Brexit would be the best outcome for all parties in the long run, according to a Belgian professor who heads up the European Institute at the London School of Economics (LSE).
Professor Paul De Grauwe (right) told ‘Terzake’— the evening news show on the Flemish public-broadcaster VRT — Eurosceptic sentiment in the UK favouring Brexit is very strong, and it would not disappear merely because British voters elect to stay in the European Union (EU) at the referendum. He said:
“There is a lot of hatred against Europe. The media and a major part of the political elite dislike the European Union. This will not disappear after the referendum.”
According to Flanders News, Professor De Grauwe has been living and working in the UK for four years. As head of the LSE’s European Institute — a centre dedicated to the interdisciplinary study integration and fragmentation in Europe — he represents an authoritative voice on the European question.

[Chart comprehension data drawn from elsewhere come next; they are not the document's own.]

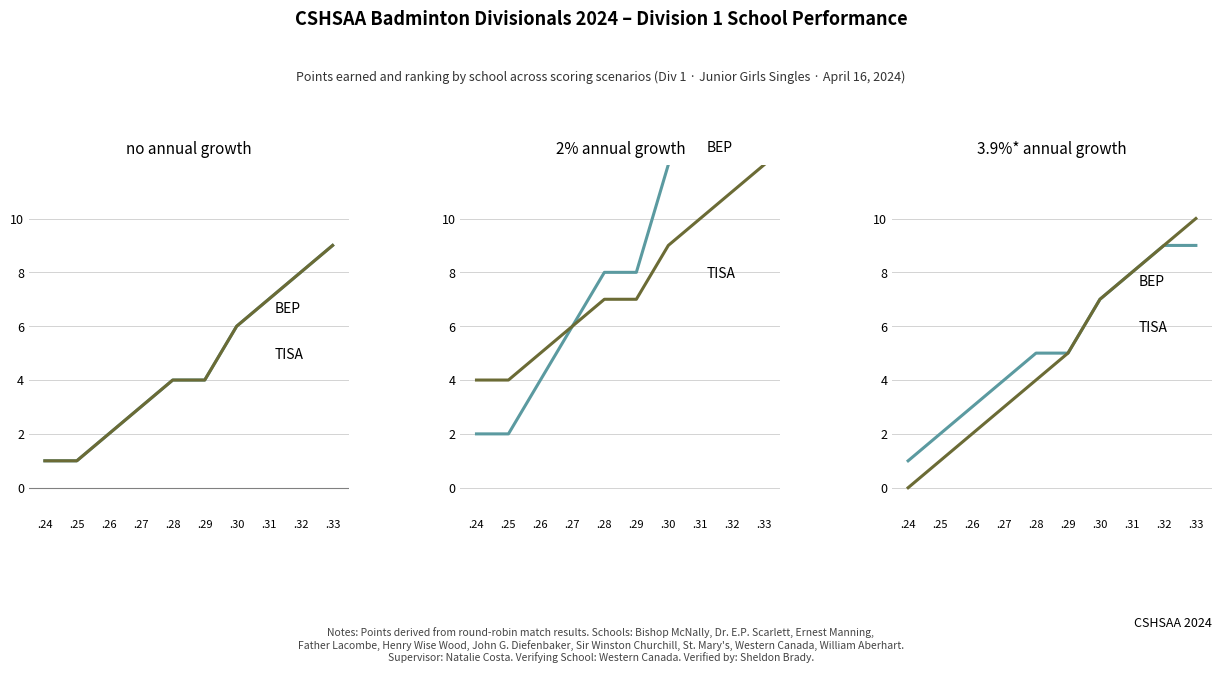

What is the maximum value for TISA?

10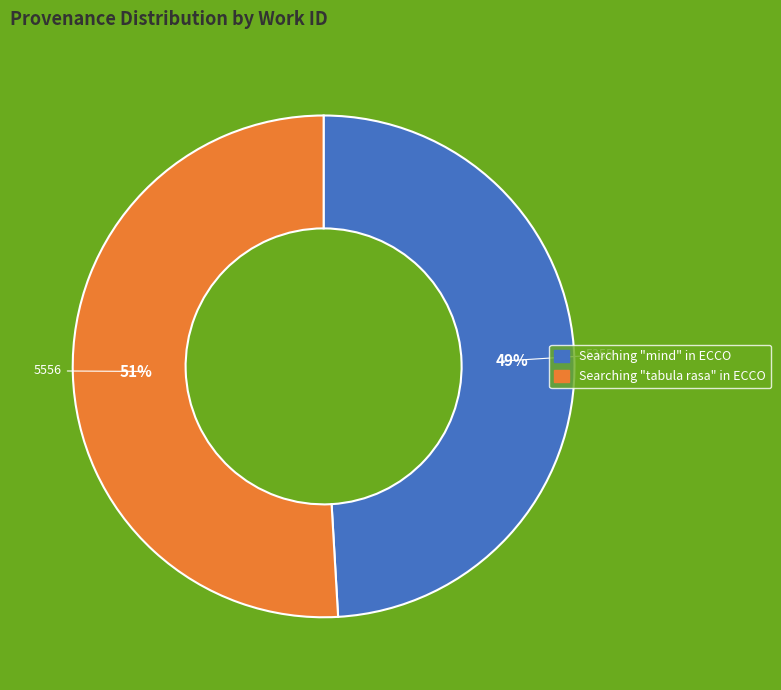

How many segments does this pie chart have?

2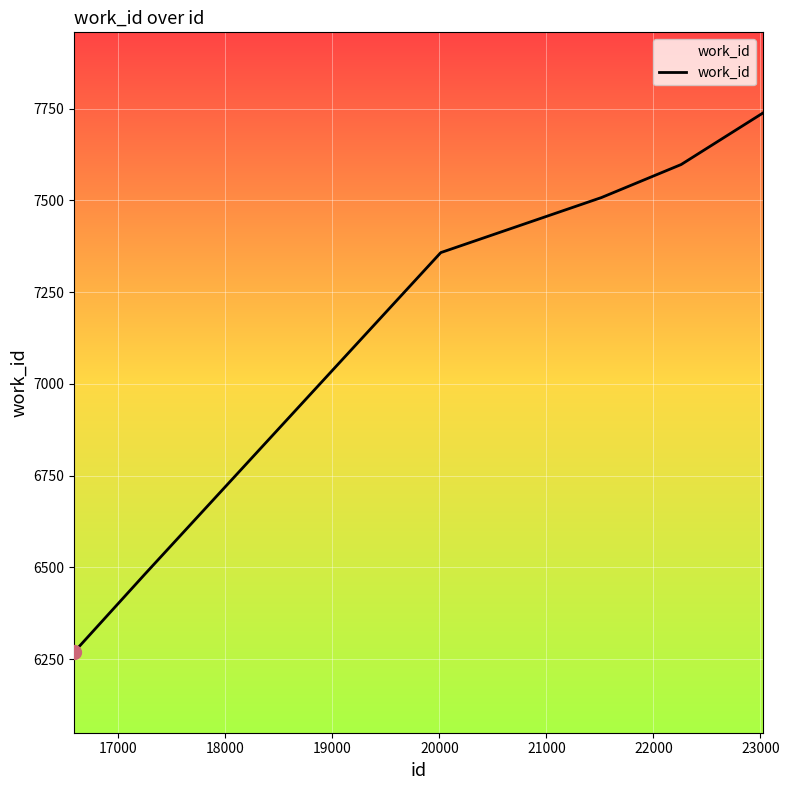

What is the greatest value displayed?

7738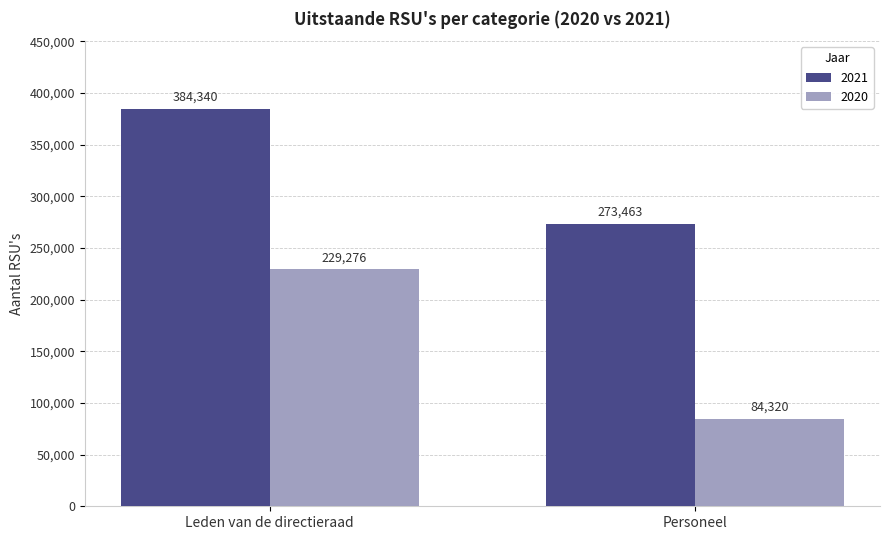

How many 2021 values are between 273463 and 384340?

2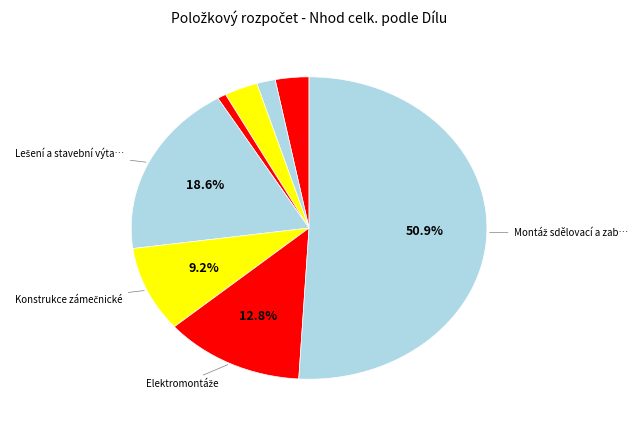

What is the largest slice in the pie chart?

Montáž sdělovací a zabezp.tech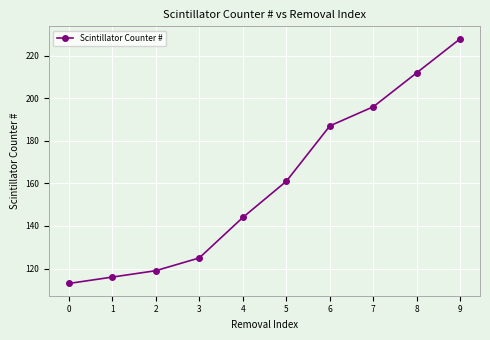

True or false: the data shows 40 at 7.

False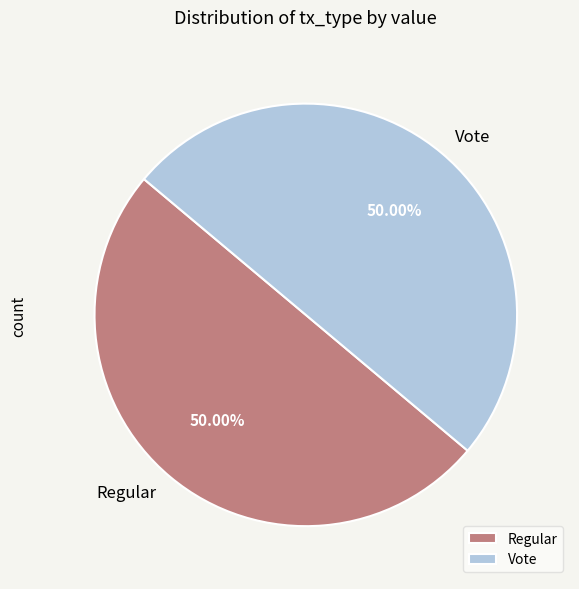

What is the ratio of the value at Vote to the value at Regular?

1.0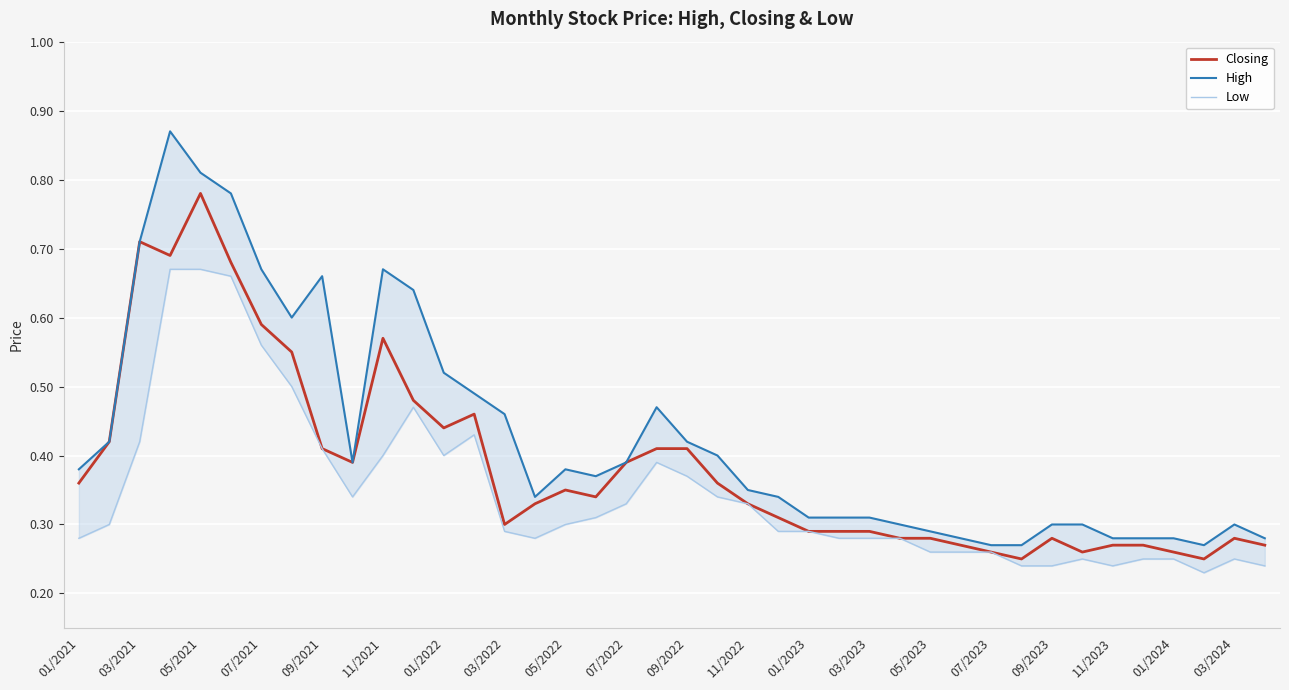

The Closing series shows 0.2 at 01/2023. True or false?

False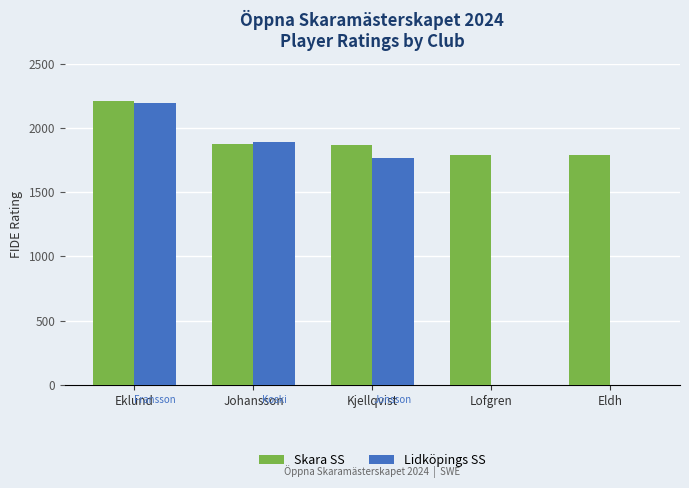

Is it true that Skara SS equals 3138 at Lofgren?

False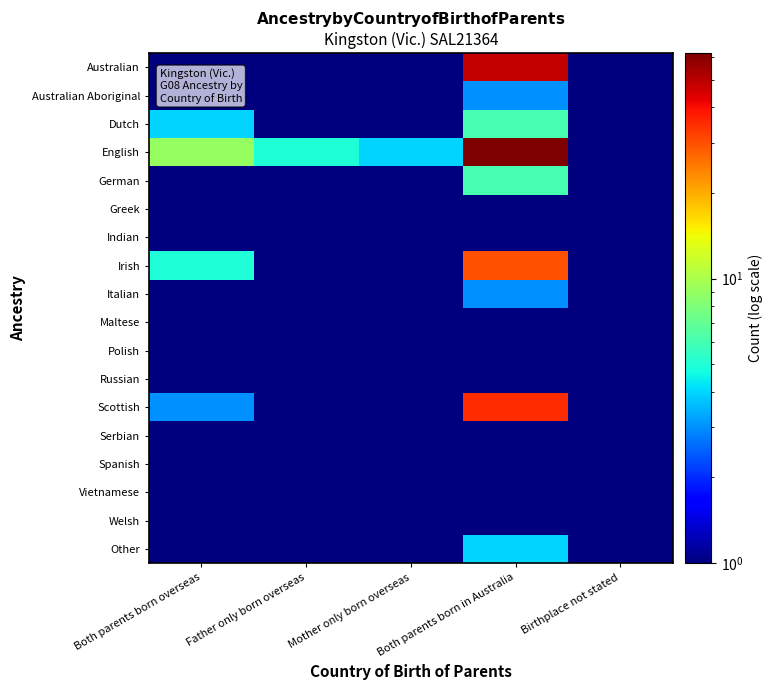

Count the number of categories in the chart.

5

Acknowledging that the goal of Eurosceptics “is to bring as much sovereignty back from Brussels to London as possible” he said it would not be a good thing if the UK chooses to remain in the EU. He explained:
“The anti-Europeans will just continue their strategy. They will block all efforts to integrate further, and they will try to have powers devolved to Westminster again. This is not in the EU’s interests. That is why it’s probably better for the EU that the British leave.”
Although he first told VRT Brexit would “probably not” benefit the UK, he went on to concede that any problems would be short-lived, saying:
“Britain will have to negotiate a new trade deal with the EU in the short term. There may a problem, but only during a period of transition.”
Professor Paul De Grauwe concluded that Brexit would be the lesser of two evils, because the alternative would see the UK being a kind of Trojan Horse within the EU.